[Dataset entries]

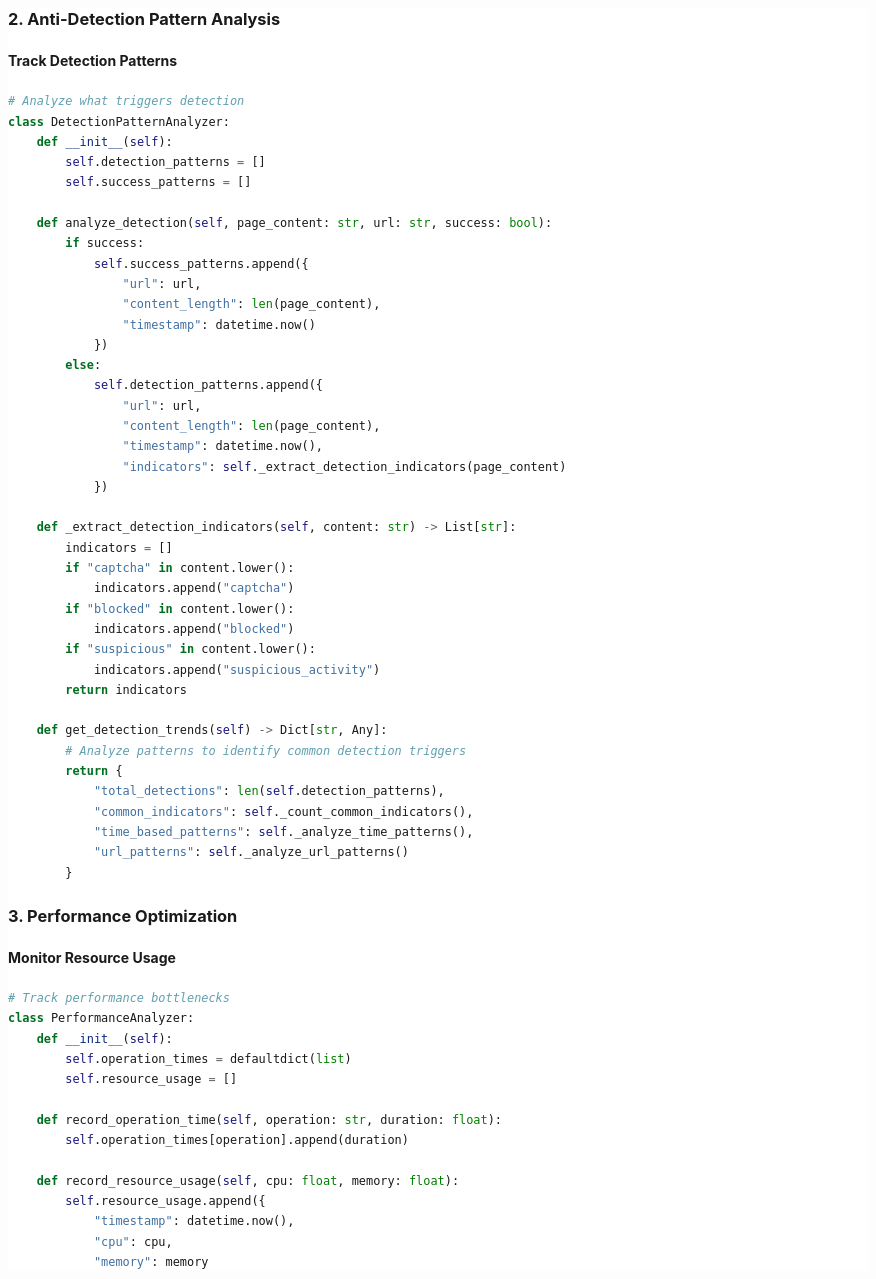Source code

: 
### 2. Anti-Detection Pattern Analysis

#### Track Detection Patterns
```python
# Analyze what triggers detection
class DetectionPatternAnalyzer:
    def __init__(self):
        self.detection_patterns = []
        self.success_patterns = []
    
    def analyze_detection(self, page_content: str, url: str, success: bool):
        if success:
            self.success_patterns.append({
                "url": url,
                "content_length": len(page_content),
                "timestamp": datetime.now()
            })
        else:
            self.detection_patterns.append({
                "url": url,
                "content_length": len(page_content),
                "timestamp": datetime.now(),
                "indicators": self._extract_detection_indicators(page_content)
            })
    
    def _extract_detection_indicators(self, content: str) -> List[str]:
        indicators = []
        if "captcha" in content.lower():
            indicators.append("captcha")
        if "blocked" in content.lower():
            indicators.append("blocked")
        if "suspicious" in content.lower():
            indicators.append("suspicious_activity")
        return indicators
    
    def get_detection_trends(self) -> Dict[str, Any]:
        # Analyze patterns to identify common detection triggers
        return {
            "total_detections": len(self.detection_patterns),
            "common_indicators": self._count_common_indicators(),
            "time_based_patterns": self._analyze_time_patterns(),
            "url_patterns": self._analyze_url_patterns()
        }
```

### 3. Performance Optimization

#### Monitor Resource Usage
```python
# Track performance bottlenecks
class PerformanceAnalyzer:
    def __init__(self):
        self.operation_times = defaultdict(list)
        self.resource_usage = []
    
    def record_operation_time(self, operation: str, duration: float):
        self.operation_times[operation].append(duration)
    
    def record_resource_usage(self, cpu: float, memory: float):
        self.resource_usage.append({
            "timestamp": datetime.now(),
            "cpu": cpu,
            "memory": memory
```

==

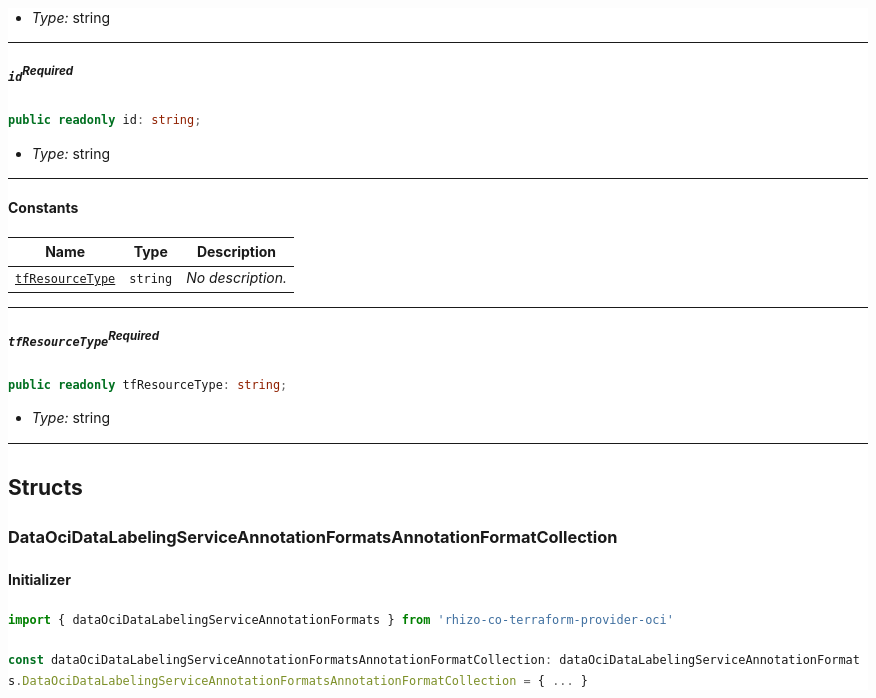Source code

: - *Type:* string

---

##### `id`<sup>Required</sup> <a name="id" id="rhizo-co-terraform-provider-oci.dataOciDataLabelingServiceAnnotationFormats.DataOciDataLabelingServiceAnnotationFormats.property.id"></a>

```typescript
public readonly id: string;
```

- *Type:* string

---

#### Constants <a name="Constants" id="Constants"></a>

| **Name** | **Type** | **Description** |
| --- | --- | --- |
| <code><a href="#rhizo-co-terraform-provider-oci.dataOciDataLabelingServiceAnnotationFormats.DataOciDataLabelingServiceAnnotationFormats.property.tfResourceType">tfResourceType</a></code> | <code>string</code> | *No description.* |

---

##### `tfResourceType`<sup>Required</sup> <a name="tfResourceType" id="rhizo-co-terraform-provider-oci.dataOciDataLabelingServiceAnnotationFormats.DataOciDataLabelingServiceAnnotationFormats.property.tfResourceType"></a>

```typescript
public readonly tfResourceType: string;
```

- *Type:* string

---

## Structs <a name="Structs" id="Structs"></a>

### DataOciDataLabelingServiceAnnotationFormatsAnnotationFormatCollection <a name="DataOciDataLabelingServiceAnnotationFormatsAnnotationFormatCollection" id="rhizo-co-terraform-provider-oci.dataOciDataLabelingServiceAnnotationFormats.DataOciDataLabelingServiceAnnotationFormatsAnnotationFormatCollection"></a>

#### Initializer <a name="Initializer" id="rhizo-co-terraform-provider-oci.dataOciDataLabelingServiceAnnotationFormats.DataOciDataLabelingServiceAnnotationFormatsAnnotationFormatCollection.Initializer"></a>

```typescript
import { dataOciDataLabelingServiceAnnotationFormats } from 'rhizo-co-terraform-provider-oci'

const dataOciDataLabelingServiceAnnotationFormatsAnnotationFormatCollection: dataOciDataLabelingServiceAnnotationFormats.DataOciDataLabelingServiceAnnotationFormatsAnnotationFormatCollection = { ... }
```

==

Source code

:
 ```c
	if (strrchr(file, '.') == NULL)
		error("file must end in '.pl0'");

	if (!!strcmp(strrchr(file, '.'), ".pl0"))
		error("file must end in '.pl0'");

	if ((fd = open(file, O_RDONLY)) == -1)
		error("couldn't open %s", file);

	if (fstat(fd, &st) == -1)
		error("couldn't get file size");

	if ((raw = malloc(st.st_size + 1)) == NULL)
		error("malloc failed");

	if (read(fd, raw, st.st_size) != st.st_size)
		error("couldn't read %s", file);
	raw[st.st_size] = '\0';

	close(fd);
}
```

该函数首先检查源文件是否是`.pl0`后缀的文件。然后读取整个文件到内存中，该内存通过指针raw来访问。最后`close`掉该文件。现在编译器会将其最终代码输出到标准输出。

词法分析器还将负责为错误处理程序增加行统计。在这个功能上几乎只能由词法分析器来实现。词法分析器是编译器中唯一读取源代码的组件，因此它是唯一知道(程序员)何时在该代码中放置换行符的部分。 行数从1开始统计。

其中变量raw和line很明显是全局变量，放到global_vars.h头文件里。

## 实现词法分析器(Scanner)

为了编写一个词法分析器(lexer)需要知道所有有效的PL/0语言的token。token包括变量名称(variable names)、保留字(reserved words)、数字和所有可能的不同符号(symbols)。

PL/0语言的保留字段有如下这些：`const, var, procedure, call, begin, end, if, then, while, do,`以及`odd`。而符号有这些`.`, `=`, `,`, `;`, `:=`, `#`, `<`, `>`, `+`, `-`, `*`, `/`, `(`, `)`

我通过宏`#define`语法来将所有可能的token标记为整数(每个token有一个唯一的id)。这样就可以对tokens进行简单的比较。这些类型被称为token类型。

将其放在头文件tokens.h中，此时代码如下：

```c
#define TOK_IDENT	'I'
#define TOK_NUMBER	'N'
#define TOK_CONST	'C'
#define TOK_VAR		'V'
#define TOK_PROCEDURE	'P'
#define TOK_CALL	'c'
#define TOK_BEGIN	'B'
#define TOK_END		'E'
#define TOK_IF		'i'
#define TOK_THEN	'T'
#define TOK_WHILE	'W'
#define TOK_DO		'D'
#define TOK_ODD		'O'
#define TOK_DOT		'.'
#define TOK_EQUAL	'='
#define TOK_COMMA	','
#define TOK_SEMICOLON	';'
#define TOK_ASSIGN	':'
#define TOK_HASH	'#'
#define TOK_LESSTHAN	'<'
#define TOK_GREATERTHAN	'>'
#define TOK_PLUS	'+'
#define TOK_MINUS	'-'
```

Exercise prompt -> Filter the records down to the lines containing the word "timestamp", and copy those.

Written reply ->
                "timestamp": datetime.now()
                "timestamp": datetime.now(),
            "timestamp": datetime.now(),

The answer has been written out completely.